McDaniel also defended the president’s rhetoric after he prompted a "lock her up" rally chant targeting Michigan Gov. Gretchen Whitmer while campaigning Saturday in the state. Whitmer was recently the target of an alleged kidnapping plot.

At the Michigan rally Saturday, Trump said of Whitmer, "I guess they said she was threatened and she blamed me. You've got to get your governor to open up your state. And get your school's open. The schools' have to be open. Right?"

People in the crowd began applauding and chanting "lock her up."

Trump responded, "Lock 'em all up."

Whitmer later released a statement that said, "This is exactly the kind of rhetoric that has put me, my family and the lives of other government officials in danger."

McDaniel said it was "inappropriate" for Whitmer to blame Trump for putting her in harm's way.

Stephanopoulos continued to challenge McDaniel on the president's statements, saying, “He’s saying ‘lock them all up.”

"First of all, the president and his FBI foiled this plot," the RNC chairwoman said. "I think Gov. Whitmer is really inappropriate to try and lay blame at the president. These were sick individuals, there was no political affiliation. They were attacking the capital, as well. We're glad she's safe, her family is safe."

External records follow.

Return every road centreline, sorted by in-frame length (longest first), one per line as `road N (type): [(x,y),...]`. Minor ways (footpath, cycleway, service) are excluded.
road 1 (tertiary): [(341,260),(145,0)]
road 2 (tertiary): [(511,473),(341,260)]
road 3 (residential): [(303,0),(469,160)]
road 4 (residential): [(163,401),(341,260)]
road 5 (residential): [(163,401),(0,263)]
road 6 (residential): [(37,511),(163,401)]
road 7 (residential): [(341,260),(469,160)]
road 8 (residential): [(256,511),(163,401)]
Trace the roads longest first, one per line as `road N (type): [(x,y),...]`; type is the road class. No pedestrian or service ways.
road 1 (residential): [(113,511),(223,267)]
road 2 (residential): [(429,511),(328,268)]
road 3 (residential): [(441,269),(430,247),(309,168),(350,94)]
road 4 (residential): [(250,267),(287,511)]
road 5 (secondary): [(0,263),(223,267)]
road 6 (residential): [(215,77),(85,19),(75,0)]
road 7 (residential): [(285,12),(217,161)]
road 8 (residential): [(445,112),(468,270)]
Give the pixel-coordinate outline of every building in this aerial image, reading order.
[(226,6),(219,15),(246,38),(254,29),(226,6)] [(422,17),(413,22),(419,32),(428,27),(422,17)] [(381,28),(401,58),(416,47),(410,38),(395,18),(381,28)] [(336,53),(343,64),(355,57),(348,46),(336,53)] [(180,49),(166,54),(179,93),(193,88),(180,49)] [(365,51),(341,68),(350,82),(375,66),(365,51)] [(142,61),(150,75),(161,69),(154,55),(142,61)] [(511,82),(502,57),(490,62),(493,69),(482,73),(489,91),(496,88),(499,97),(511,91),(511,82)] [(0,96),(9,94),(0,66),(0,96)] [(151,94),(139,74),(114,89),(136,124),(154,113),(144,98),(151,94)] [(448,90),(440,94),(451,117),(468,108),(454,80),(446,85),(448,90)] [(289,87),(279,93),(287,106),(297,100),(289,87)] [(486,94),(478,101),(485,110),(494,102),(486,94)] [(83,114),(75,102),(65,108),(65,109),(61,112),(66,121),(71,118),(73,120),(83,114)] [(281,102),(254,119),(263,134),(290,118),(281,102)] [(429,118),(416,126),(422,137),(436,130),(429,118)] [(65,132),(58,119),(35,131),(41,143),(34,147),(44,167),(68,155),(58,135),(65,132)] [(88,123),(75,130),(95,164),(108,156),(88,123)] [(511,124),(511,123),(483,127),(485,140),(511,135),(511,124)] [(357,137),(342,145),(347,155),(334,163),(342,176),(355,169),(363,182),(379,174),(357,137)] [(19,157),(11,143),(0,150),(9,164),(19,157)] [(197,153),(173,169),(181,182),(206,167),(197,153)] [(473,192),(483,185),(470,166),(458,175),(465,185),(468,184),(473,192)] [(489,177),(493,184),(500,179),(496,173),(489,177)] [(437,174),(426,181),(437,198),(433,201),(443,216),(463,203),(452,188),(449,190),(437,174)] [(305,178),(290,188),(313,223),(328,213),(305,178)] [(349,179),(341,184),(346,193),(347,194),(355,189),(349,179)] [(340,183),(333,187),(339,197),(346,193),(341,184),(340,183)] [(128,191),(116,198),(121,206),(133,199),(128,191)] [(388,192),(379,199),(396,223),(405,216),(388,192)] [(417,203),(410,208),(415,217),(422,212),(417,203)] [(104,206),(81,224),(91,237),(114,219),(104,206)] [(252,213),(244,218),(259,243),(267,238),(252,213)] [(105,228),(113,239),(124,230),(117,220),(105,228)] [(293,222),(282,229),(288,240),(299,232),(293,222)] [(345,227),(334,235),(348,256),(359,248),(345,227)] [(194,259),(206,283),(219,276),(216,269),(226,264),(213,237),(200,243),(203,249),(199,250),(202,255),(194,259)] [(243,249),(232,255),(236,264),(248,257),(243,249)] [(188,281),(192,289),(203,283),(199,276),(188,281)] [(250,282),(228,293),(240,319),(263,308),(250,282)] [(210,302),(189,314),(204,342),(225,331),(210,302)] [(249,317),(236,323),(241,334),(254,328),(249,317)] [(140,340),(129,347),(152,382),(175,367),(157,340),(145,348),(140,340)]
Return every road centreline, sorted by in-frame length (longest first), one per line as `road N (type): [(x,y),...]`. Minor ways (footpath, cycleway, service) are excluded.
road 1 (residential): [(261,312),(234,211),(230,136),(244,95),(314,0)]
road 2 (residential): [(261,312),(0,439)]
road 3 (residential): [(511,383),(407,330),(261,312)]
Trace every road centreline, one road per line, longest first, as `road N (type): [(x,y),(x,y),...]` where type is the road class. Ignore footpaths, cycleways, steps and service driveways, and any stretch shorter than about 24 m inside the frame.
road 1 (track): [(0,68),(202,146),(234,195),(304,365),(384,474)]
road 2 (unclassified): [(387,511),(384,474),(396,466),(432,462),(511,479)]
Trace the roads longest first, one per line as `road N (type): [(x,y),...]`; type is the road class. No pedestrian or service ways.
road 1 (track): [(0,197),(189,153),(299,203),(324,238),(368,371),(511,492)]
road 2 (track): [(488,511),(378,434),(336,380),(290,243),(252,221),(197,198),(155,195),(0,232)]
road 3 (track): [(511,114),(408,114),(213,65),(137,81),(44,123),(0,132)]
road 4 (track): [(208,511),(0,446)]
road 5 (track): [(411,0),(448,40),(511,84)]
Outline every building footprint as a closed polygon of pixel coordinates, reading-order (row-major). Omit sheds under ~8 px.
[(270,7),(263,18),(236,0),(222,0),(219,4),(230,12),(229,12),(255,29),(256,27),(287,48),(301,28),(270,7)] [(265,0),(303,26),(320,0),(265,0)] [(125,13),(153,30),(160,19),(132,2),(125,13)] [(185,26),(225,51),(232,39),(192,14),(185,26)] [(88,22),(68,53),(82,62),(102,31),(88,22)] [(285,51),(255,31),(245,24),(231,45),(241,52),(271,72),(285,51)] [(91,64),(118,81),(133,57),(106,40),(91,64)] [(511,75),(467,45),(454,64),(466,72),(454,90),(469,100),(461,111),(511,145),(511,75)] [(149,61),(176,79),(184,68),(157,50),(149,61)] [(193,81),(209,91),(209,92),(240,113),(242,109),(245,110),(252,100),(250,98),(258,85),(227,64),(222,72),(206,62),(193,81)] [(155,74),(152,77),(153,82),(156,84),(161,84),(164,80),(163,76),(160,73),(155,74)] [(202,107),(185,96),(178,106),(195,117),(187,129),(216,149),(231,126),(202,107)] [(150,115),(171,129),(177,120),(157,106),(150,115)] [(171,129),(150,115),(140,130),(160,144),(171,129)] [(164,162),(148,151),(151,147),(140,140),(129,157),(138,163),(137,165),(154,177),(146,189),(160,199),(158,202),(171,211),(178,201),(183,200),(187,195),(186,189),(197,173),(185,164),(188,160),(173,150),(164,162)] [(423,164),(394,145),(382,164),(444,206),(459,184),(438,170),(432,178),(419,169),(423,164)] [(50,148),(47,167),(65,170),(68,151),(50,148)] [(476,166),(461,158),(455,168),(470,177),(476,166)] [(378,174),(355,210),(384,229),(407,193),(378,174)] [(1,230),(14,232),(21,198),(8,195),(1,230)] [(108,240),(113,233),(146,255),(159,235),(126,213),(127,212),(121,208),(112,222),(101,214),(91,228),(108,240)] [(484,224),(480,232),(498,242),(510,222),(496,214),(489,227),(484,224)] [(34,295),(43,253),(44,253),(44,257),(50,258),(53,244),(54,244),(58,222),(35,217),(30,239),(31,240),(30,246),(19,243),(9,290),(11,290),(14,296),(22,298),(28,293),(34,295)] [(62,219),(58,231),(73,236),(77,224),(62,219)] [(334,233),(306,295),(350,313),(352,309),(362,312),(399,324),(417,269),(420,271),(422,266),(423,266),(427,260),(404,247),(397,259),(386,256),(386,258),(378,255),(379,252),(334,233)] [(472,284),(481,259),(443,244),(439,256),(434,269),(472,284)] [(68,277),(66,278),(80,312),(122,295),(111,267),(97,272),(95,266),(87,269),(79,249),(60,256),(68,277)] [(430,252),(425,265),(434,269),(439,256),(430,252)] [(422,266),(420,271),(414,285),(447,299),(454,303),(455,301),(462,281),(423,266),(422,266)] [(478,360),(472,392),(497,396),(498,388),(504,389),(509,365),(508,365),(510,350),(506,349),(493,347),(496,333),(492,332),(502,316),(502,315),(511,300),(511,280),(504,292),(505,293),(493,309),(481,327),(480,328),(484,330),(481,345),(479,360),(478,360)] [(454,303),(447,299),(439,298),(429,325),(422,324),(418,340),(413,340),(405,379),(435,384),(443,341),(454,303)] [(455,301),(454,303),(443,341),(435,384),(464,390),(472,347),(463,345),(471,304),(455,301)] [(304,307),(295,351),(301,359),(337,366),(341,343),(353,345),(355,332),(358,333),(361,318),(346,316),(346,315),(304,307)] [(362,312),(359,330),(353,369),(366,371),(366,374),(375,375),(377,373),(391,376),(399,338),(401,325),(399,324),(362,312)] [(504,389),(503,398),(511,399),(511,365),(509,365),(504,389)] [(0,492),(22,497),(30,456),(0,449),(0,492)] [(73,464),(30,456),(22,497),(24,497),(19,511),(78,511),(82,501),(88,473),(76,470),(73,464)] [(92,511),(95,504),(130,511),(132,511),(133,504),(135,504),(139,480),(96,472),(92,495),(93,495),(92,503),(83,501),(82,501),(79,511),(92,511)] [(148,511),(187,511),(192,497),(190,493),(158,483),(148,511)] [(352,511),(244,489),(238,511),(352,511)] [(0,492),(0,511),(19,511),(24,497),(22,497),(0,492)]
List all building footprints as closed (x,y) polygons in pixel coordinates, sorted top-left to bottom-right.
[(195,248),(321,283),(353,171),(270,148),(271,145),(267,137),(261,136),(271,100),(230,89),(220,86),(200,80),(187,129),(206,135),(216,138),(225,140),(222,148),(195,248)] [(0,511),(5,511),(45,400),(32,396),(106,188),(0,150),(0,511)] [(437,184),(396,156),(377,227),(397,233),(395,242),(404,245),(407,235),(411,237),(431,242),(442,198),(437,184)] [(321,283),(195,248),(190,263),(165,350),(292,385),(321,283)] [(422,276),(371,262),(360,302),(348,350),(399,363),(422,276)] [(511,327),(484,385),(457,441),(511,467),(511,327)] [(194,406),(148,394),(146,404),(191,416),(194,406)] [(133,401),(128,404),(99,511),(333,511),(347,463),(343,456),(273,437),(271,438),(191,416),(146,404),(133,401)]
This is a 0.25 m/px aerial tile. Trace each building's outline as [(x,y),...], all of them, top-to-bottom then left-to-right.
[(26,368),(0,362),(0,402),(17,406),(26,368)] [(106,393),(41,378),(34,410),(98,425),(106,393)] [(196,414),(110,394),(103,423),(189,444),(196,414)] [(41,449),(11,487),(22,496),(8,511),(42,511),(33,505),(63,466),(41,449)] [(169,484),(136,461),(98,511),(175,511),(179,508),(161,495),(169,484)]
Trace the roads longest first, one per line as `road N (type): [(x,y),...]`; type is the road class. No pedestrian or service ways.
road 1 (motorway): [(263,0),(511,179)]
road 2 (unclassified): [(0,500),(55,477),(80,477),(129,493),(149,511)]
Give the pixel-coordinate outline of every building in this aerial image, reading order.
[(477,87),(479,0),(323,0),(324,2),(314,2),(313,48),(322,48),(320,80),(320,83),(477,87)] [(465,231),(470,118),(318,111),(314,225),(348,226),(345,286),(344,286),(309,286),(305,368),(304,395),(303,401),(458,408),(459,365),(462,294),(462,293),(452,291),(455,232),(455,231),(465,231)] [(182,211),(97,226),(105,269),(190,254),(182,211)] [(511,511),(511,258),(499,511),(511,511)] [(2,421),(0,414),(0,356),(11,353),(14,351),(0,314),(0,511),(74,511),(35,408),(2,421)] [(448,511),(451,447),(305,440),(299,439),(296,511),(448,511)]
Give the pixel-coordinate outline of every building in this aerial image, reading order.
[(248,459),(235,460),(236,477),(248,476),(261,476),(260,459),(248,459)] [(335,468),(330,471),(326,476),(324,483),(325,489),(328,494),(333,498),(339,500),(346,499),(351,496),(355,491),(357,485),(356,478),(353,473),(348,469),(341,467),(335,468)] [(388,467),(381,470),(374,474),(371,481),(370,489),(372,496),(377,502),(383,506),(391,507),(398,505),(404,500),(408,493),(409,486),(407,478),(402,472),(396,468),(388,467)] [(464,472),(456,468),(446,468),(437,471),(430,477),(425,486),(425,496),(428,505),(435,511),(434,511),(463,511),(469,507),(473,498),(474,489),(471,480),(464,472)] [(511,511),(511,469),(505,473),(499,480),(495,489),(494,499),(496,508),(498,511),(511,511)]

McDaniel claimed the chant was spurred by the frustration of Michigan residents over being locked down for months by Whitmer's restrictions to fight the coronavirus.

"She has locked us down. Open it up," said McDaniel, who lives in Michigan and recently had a bout with COVID-19.

McDaniel, however, tried to deflect the comments from Whitmer and Pelosi by turning the tables on the Democrats.

"Democrats attack us too," she said, adding that threats against Republicans are also up.